> SOBRE A TAREFA
Segundo o texto sobre o humor de Veríssimo, o que faz à noite a pessoa que segue a dieta na crônica “A Dieta”? Responda em uma frase, por favor.

=== TEXTO EXTRAÍDO ===

1. Observação do Cotidiano

Veríssimo transforma situações comuns em algo cômico ao destacar o absurdo ou a ironia escondida no dia a dia.

Exemplo: “A Dieta”
Nesta crônica, Veríssimo brinca com a obsessão por dietas e o comportamento contraditório das pessoas que tentam emagrecer. Ele narra a história de alguém que segue uma dieta rigorosa durante o dia, mas à noite devora um bolo inteiro escondido na cozinha.

Humor: A graça está no exagero e na identificação do leitor com o comportamento descrito. Quem nunca tentou enganar a própria dieta?

Trecho:
“A dieta é questão de honra. Você toma só suco no café da manhã, come só salada no almoço, recusa a sobremesa, mas, à noite, o bolo de chocolate começa a cochichar seu nome na cozinha.”

=== REGISTROS DE DADOS ===

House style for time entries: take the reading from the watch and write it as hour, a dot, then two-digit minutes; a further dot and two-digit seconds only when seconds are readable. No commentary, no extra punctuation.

===
=== REGISTROS DE DADOS ===

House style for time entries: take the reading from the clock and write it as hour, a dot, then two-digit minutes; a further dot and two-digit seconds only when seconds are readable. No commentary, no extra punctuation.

===

> RESPOSTA FINAL
À noite, devora um bolo inteiro escondido na cozinha.